Z artykułu dowiesz się:
O przewadze naturalnego porodu nad cesarskim cięciem można mówić wiele. Nie da się zaprzeczyć, że takie narodziny są najlepsze zarówno dla matki, jak i dla dziecka, jednak nie zawsze możliwe. Czasami ze względów bezpieczeństwa konieczne jest cesarskie cięcie, które bardzo utrudnia funkcjonowanie młodej mamy w pierwszych dniach po porodzie.
Zdaniem wielu negatywnie wpływa na karmienie piersią, a teraz pojawiają się opinie, że również może zaburzać więź mamy i maluszka. Jaka jest prawda? Okazuje się, że odpowiedź jest dużo bardziej skomplikowana. Zdaniem Centrum Medycznego Uniwersytetu Kalifornijskiego wczesne nawiązywanie więzi między matką a dzieckiem jest kluczowe dla emocjonalnej sfery zarówno rodzącej, jak i maluszka. To moment, w którym relacja między tą dwójką zaczyna się umacniać.
Więź między matką a dzieckiem rozpoczyna się w dniu porodu i będzie towarzyszyć maluchowi przez całe dzieciństwo, dorastanie i życie dorosłe. Pojawia się więc pytanie, czy utrudniony kontakt z maluszkiem, który towarzyszy cesarskiemu cięciu jest tylko małą przeszkodą na drodze czy pociągnie za sobą długoterminowe konsekwencje?
„To była duża obawa w przeszłości. Skończyły się czasy, kiedy matka podczas cesarskiego cięcia była poddawana narkozie, a potem nie widziała dziecka przez wiele godzin. Przez ostatnie 5-10 lat większość szpitali zaczęło uznawać znacznie kontaktu „skóra do skóry” między matką a dzieckiem tuż po porodzie i coraz popularniejsze i łatwiej dostępne są łagodniejsze metody porodu.” – przyznała dr Rhoda Hodgeman, autorka książek i rodzinny doradca.

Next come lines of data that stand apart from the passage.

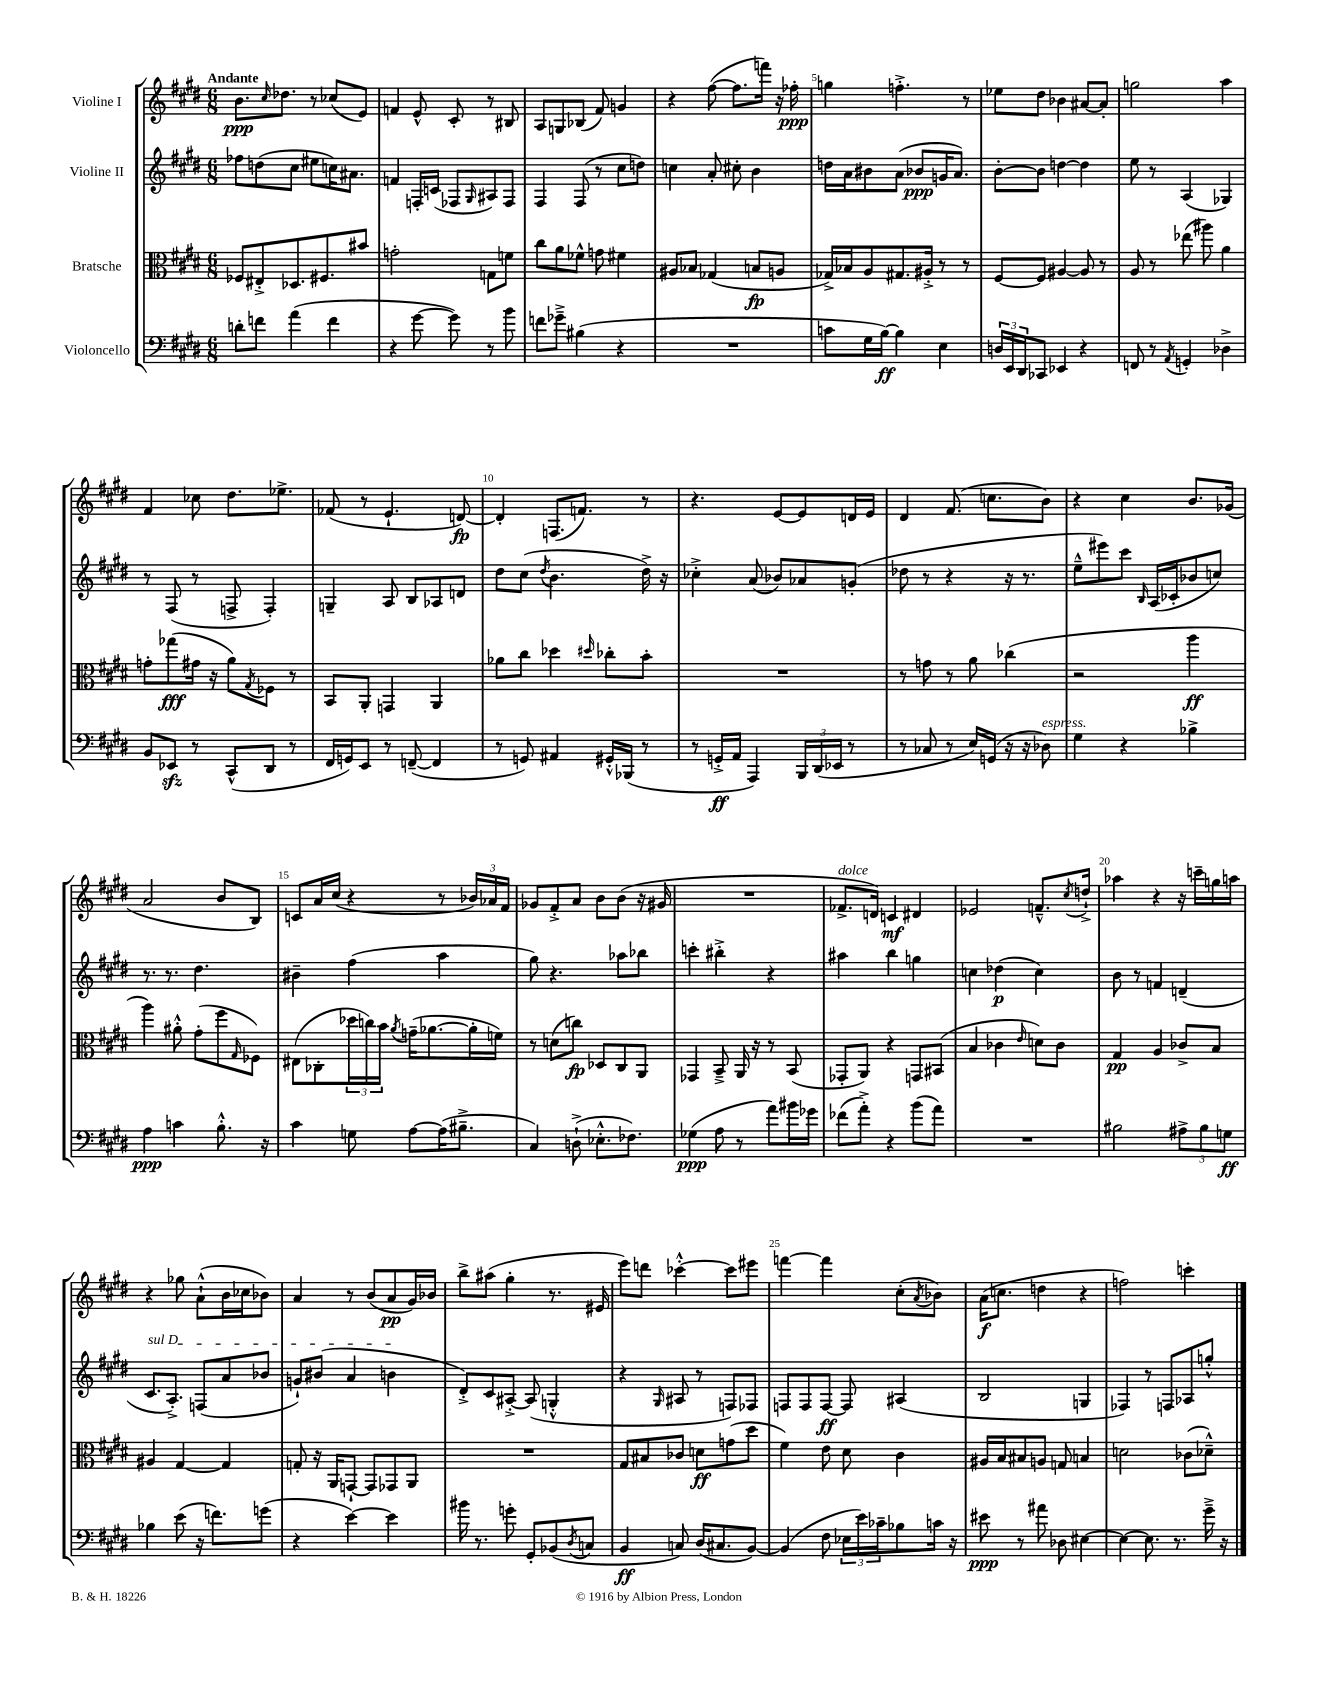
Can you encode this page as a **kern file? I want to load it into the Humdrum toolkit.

**kern	**dynam	**kern	**dynam	**kern	**dynam	**kern	**dynam
*part4	*part4	*part3	*part3	*part2	*part2	*part1	*part1
*staff4	*staff4	*staff3	*staff3	*staff2	*staff2	*staff1	*staff1
*I"Violoncello	*	*I"Bratsche	*	*I"Violine II	*	*I"Violine I	*
*clefF4	*	*clefC3	*	*clefG2	*	*clefG2	*
*k[f#c#g#d#]	*	*k[f#c#g#d#]	*	*k[f#c#g#d#]	*	*k[f#c#g#d#]	*
*M6/8	*	*M6/8	*	*M6/8	*	*M6/8	*
=1	=1	=1	=1	=1	=1	=1	=1
!	!	!	!	!	!	!LO:TX:a:B:t=Andante	!
8dn'\L	.	8F-X/L	.	8ff-X\L	.	8.b\L	ppp
8fn\J	.	8E#X'^/	.	(8ddn\	.	.	.
.	.	.	.	.	.	16qqcc#/	.
.	.	.	.	.	.	8.dd-X\J	.
(4a\	.	8.D-X/	.	8cc#\J	.	.	.
.	.	.	.	8ee#X\L	.	8r	.
.	.	8.F#X/	.	.	.	.	.
4f\	.	.	.	16ccn\K)	.	(8cc-X/L	.
.	.	.	.	8.a#X\J	.	.	.
.	.	8b#X/J	.	.	.	8e/J)	.
=2	=2	=2	=2	=2	=2	=2	=2
4r	.	2gn'\	.	4fn/	.	4fn/	.
[8g#\	.	.	.	16Fn'/LL	.	8e^^/	.
.	.	.	.	(16cn/JJ	.	.	.
8g#\])	.	.	.	8F-X/L	.	8c#'/	.
.	.	.	.	16qqG#/	.	.	.
8r	.	8Gn\L	.	8A#X/)	.	8r	.
8b\	.	8fn\J	.	8F-/J	.	8B#X/	.
=3	=3	=3	=3	=3	=3	=3	=3
8fn\L	.	8cc#\L	.	4F#/	.	8A/L	.
8g-X~^\J	.	8a\	.	.	.	8Gn/	.
(4B#X\	.	8f-X^^\J	.	(8F#/	.	(8B-X/J	.
.	.	8gn\	.	8r	.	8f#/)	.
4r	.	4f#X\	.	8cc#\L	.	4gn/	.
.	.	.	.	8ddn\J)	.	.	.
=4	=4	=4	=4	=4	=4	=4	=4
2.r	.	8A#X/L	.	4ccn\	.	4r	.
.	.	8B-X/J	.	.	.	.	.
.	.	(4G-X/	.	8a'/	.	([8ff#\	.
.	.	.	.	8cc#X'\	.	8.ff#\L]	.
.	.	8Bn/L	fp	4b\	.	.	.
.	.	.	.	.	.	16fffn\Jk)	.
.	.	8An/J	.	.	.	16r	.
.	.	.	.	.	.	16ff-X'\	ppp
=5	=5	=5	=5	=5	=5	=5	=5
8cn\L	.	16G-X^/LL)	.	16ddn\LL	.	4ggn\	.
.	.	16B-X/J	.	16a\J	.	.	.
16G#\L	.	8A/	.	8b#X\	.	.	.
[16B\JJ)	ff	.	.	.	.	.	.
4B\]	.	8.G#X/	.	(8a\J	.	4.ffn'^\	.
.	.	.	.	8b-X/L	ppp	.	.
.	.	16A#X'^/Jk	.	.	.	.	.
4E\	.	8r	.	16gn/K	.	.	.
.	.	.	.	8.a/J)	.	.	.
.	.	8r	.	.	.	8r	.
=6	=6	=6	=6	=6	=6	=6	=6
24Dn/LL	.	[8F#/L	.	[8b'\L	.	8ee-X\L	.
24EE/	.	.	.	.	.	.	.
24DD#/J	.	.	.	.	.	.	.
8CC-X/J	.	8F#/J]	.	8b\J]	.	8dd#\J	.
4EE-X/	.	[4A#X/	.	[4ddn\	.	4b-X\	.
4r	.	8A#/]	.	4dd\]	.	[8a#X/L	.
.	.	8r	.	.	.	8a#'/J]	.
=7	=7	=7	=7	=7	=7	=7	=7
8FFn/	.	8A/	.	8ee\	.	2ggn\	.
8r	.	8r	.	8r	.	.	.
8qAA/	.	.	.	.	.	.	.
4GGn'/	.	(8ee-X\	.	(4A/	.	.	.
.	.	8aa#X\)	.	.	.	.	.
4D-X^\	.	4a\	.	4G-X/)	.	4aa\	.
!!LO:LB:g=z
=8	=8	=8	=8	=8	=8	=8	=8
8BB/L	.	8gn'\L	.	8r	.	4f#/	.
8EE-Xzz/J	.	(8gg-X\	fff	(8F#/	.	.	.
8r	.	16g#X\Jk	.	8r	.	8cc-X\	.
.	.	16r	.	.	.	.	.
(8CC#^^/L	.	8a\L)	.	8Fn^/	.	8.dd#\L	.
.	.	8qG#/	.	.	.	.	.
8DD#/J	.	8F-X\J	.	4F'/)	.	.	.
.	.	.	.	.	.	8.ee-X^\J	.
8r	.	8r	.	.	.	.	.
=9	=9	=9	=9	=9	=9	=9	=9
16FF#/LL	.	8BB/L	.	4Gn~/	.	(8f-X/	.
16GGn/J)	.	.	.	.	.	.	.
8EE/J	.	8AA'/J	.	.	.	8r	.
8r	.	4GGn/	.	8A/	.	4.e`/	.
([8FFn~/	.	.	.	8B/L	.	.	.
4FF/]	.	4AA/	.	8A-X/	.	.	.
.	.	.	.	8dn/J	.	[8dn/)	fp
=10	=10	=10	=10	=10	=10	=10	=10
8r	.	8a-X\L	.	8dd#\L	.	4d'/]	.
8GGn/)	.	8cc#\J	.	(8cc#\J	.	.	.
.	.	.	.	8qdd#/	.	.	.
4AA#X/	.	4dd-X\	.	4.b\	.	(8.Fn/L	.
.	.	.	.	.	.	8.fn/J)	.
.	.	16qqdd#X/	.	.	.	.	.
16GG#X'^^/LL	.	8cc-X'\L	.	.	.	.	.
(16BBB-X/JJ	.	.	.	.	.	.	.
8r	.	8b'\J	.	16dd#^\)	.	8r	.
.	.	.	.	16r	.	.	.
=11	=11	=11	=11	=11	=11	=11	=11
8r	.	2.r	.	4cc-X'^\	.	4.r	.
16GGn'^/LL	ff	.	.	.	.	.	.
16AA/JJ	.	.	.	.	.	.	.
4AAA/)	.	.	.	(8a/	.	.	.
.	.	.	.	8b-X/L)	.	[8e/L	.
24BBB/LL	.	.	.	8a-X/	.	8e/]	.
(24DD#/	.	.	.	.	.	.	.
24EE-X/JJ	.	.	.	.	.	.	.
8r	.	.	.	(8gn'/J	.	16dn/L	.
.	.	.	.	.	.	16e/JJ	.
=12	=12	=12	=12	=12	=12	=12	=12
8r	.	8r	.	8dd-X\	.	4d#/	.
8C-X/	.	8gn\	.	8r	.	.	.
8r	.	8r	.	4r	.	(8.f#/	.
16E/LL)	.	8a\	.	.	.	.	.
(16GGn/JJ	.	.	.	.	.	8.ccn\L	.
16r	.	(4cc-X\	.	16r	.	.	.
16r	.	.	.	8.r	.	.	.
!LO:TX:a:i:t=espress.	!	!	!	!	!	!	!
8D-X\)	.	.	.	.	.	8b\J)	.
=13	=13	=13	=13	=13	=13	=13	=13
4G#\	.	2r	.	8ee~^^\L	.	4r	.
.	.	.	.	8eee#X\)	.	.	.
4r	.	.	.	8ccc#\J	.	4cc#\	.
.	.	.	.	16qqB/	.	.	.
.	.	.	.	(16A/LL	.	.	.
.	.	.	.	16c-X'/J	.	.	.
4B-X^\	.	4aa\	ff	8b-X/	.	8.b/L	.
.	.	.	.	8ccn/J)	.	.	.
.	.	.	.	.	.	(16g-X/Jk	.
!!LO:LB:g=z
=14	=14	=14	=14	=14	=14	=14	=14
4A\	ppp	4aa\)	.	8.r	.	2a/	.
.	.	.	.	8.r	.	.	.
4cn\	.	8a#X'^^\	.	.	.	.	.
.	.	(8g#'\L	.	4.dd#\	.	.	.
8.B'^^\	.	8ff#\	.	.	.	8b/L	.
.	.	16qqG#/	.	.	.	.	.
.	.	8F-X\J)	.	.	.	8B/J)	.
16r	.	.	.	.	.	.	.
=15	=15	=15	=15	=15	=15	=15	=15
4c#\	.	(8E#X\L	.	4b#X~\	.	8cn/L	.
.	.	8C-X'\	.	.	.	16a/L	.
.	.	.	.	.	.	(16cc#/JJ	.
8Gn\	.	24dd-X\L	.	(4ff#\	.	4r	.
.	.	24ccn\)	.	.	.	.	.
.	.	24b\JJ	.	.	.	.	.
.	.	8qa/	.	.	.	.	.
[8A\L	.	(16gn~\KL	.	.	.	.	.
.	.	[8.a-X\	.	.	.	.	.
(16A\K]	.	.	.	4aa\	.	8r	.
8.B#X~^\J	.	.	.	.	.	.	.
.	.	16a-'\L]	.	.	.	24b-X/LL)	.
.	.	.	.	.	.	24a-X/	.
.	.	16fn\JJ)	.	.	.	.	.
.	.	.	.	.	.	24f#/JJ	.
=16	=16	=16	=16	=16	=16	=16	=16
4C#/)	.	8r	.	8gg#\)	.	8g-X/L	.
.	.	(8dn\L	.	4.r	.	8f#'^/	.
(8Dn`^\	.	8ccn\J)	fp	.	.	8a/J	.
8.E-X'^^\L	.	8D-X/L	.	.	.	8b\L	.
.	.	8C#/	.	8aa-X\L	.	(8b\J	.
8.F-X\J)	.	.	.	.	.	.	.
.	.	8AA/J	.	8bb-X\J	.	16r	.
.	.	.	.	.	.	16g#X/	.
=17	=17	=17	=17	=17	=17	=17	=17
(4G-X\	ppp	4GG-X/	.	4cccn'\	.	2.r	.
8A\	.	8BB~^/	.	4bb#X'^\	.	.	.
8r	.	16AA/	.	.	.	.	.
.	.	16r	.	.	.	.	.
8a\L)	.	8r	.	4r	.	.	.
16b#X\L	.	(8BB/	.	.	.	.	.
16g-X\JJ	.	.	.	.	.	.	.
=18	=18	=18	=18	=18	=18	=18	=18
!	!	!	!	!	!	!LO:TX:a:i:t=dolce	!
(8f-X\L	.	8GG-X'/L	.	4aa#X\	.	8.f-X^/L	.
8a'^\J)	.	8AA/J)	.	.	.	.	.
.	.	.	.	.	.	16dn/Jk)	.
4r	.	4r	.	4bb\	.	4cn/	mf
(8b\L	.	8GGn/L	.	4ggn\	.	4d#X/	.
8a\J)	.	(8BB#X/J	.	.	.	.	.
=19	=19	=19	=19	=19	=19	=19	=19
2.r	.	4B/	.	4ccn\	.	2e-X/	.
.	.	4c-X\	.	(4dd-X\	p	.	.
.	.	16qqe/	.	.	.	.	.
.	.	8dn\L)	.	4cc\)	.	8.fn~^^/L	.
.	.	8c-\J	.	.	.	.	.
.	.	.	.	.	.	8qcc#/	.
.	.	.	.	.	.	16ddn`^/Jk	.
=20	=20	=20	=20	=20	=20	=20	=20
2B#X\	.	4G#/	pp	8b\	.	4aa-X\	.
.	.	.	.	8r	.	.	.
.	.	4A/	.	4fn/	.	4r	.
12A#X^\L	.	8c-X^/L	.	(4dn~/	.	16r	.
.	.	.	.	.	.	16cccn~\LL	.
12B#\	.	.	.	.	.	.	.
.	.	8B/J	.	.	.	16ggn\	.
12Gn\J	ff	.	.	.	.	.	.
.	.	.	.	.	.	16aan\JJ	.
!!LO:LB:g=z
=21	=21	=21	=21	=21	=21	=21	=21
!	!	!	!	!LO:TX:a:i:t=sul D	!	!	!
4B-X\	.	4A#X/	.	8.c#/L	.	4r	.
.	.	.	.	8.A'^/J)	.	.	.
(8e\	.	[4G#/	.	.	.	8gg-X\	.
16r	.	.	.	(8Fn/L	.	(8a`^^\L	.
8.fn\L)	.	.	.	.	.	.	.
.	.	4G#/]	.	8a/	.	16b\L	.
.	.	.	.	.	.	16cc-X\J	.
(8gn\J	.	.	.	8b-X/J	.	8b-X\J)	.
=22	=22	=22	=22	=22	=22	=22	=22
4r	.	8Gn'/	.	8gn`/L)	.	4a/	.
.	.	16r	.	(8b#X/J	.	.	.
.	.	16AA/KL	.	.	.	.	.
[4e\)	.	[8GGn`/J	.	4a/	.	8r	.
.	.	8GG/L]	.	.	.	(8b/L	.
4e\]	.	8GG-X/	.	4bn\	.	8a/	pp
.	.	8AA/J	.	.	.	16g#/L)	.
.	.	.	.	.	.	16b-X/JJ	.
=23	=23	=23	=23	=23	=23	=23	=23
16b#X\	.	2.r	.	8d#'^/L)	.	8bb^\L	.
8.r	.	.	.	.	.	.	.
.	.	.	.	8c#/	.	(8aa#X\J	.
8gn'\	.	.	.	[8A#X'^/J	.	4gg#'\	.
8GG#'/L	.	.	.	(8A#/]	.	.	.
(8BB-X/	.	.	.	4Gn'^^/	.	8.r	.
8qD#/	.	.	.	.	.	.	.
8Cn/J	.	.	.	.	.	.	.
.	.	.	.	.	.	16e#X/	.
=24	=24	=24	=24	=24	=24	=24	=24
4BB/	ff	8G#/L	.	4r	.	8eee\L)	.
.	.	8B#X/	.	.	.	8dddn\J	.
.	.	.	.	16qqG#/	.	.	.
8Cn/)	.	8c-X/J	.	8A#X/	.	[4ccc-X'^^\	.
(16D#/KL	.	8dn\L	ff	8r	.	.	.
8.C#X/	.	.	.	.	.	.	.
.	.	(8gn\	.	8Fn/L)	.	8ccc-\L]	.
[8BB/J)	.	8dd#\J	.	8F-X/J	.	8eee#X\J	.
=25	=25	=25	=25	=25	=25	=25	=25
(4BB/]	.	4f#\)	.	8Fn/L	.	[4fffn\	.
.	.	.	.	8F/	.	.	.
8F#\	.	8e\	.	[8F/J	ff	4fff\]	.
24E-X\LL	.	8d#\	.	8F/]	.	.	.
24e\)	.	.	.	.	.	.	.
24c-X~\J	.	.	.	.	.	.	.
8B-X\	.	4c#\	.	(4A#X/	.	(8cc#'\L	.
.	.	.	.	.	.	8qa/	.
16cn\Jk	.	.	.	.	.	8b-X\J)	.
16r	.	.	.	.	.	.	.
=26	=26	=26	=26	=26	=26	=26	=26
8e#X\	ppp	16A#X/LL	.	2B/	.	(16a\KL	f
.	.	16B/J	.	.	.	8.ccn\J	.
8r	.	8B#X/	.	.	.	.	.
8a#X\	.	8An/J	.	.	.	4ddn\	.
8D-X\	.	8Gn/	.	.	.	.	.
[4E#X\	.	4Bn/	.	4Gn/	.	4r	.
=27	=27	=27	=27	=27	=27	=27	=27
4E#\_	.	2dn\	.	4F-X/)	.	2ffn\)	.
8.E#\]	.	.	.	8r	.	.	.
.	.	.	.	8Fn/L	.	.	.
8.r	.	.	.	.	.	.	.
.	.	(8c-X\L	.	8A-X/	.	4cccn'\	.
16g#~^\	.	8d-X~^^\J)	.	8ggn'^^/J	.	.	.
16r	.	.	.	.	.	.	.
==	==	==	==	==	==	==	==
*-	*-	*-	*-	*-	*-	*-	*-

Zobacz więcej: Jak dojść do siebie po traumatycznym porodzie?
Pomimo tego, że dalej dużo zależy od szpitala, coraz więcej matek dostaje możliwość natychmiastowego przytulenia dziecka. Zdecydowanie częściej ciężarne przyznają, że od razu po porodzie dziecko zostało położone im na klatce piersiowej. Nie jest to jednak możliwe w każdym przypadku. W takich sytuacjach nawiązanie więzi z dzieckiem może być nieco opóźnione a karmienie piersią trudniejsze, ale jeszcze nic nie jest stracone.
Chociaż dobre wykorzystanie tego czasu może przynieść duże korzyści należy też pamiętać, że zdrowie matki jest równie ważne dla jej więzi z dzieckiem.
Idealną sytuacją byłoby, gdyby dzieci po narodzinach były cały czas noszone tuż przy ciele, jak małe kangurki, a karmienie piersią było jedną z pierwszych czynności, ale czasami jest to niemożliwe. Zdaniem dr Hodgeman nie powinien to być powód do obaw. Specjalistka sugeruje również, że jeśli matka aktywnie poszukuje możliwości nawiązania z dzieckiem relacji, kiedy tylko pozwala jej na to stan zdrowia, proces budowania więzi powinien przebiegać prawidłowo. Cesarskie cięcie może sprawić, że pewne aspekty tego procesu będą trudniejsze, ale nie jest wyznacznikiem tego, jak tworzyć się będzie więź i relacja między matką a dzieckiem. W końcu każda mama robi wszystko, by jej maluszek był zdrowy i szczęśliwy.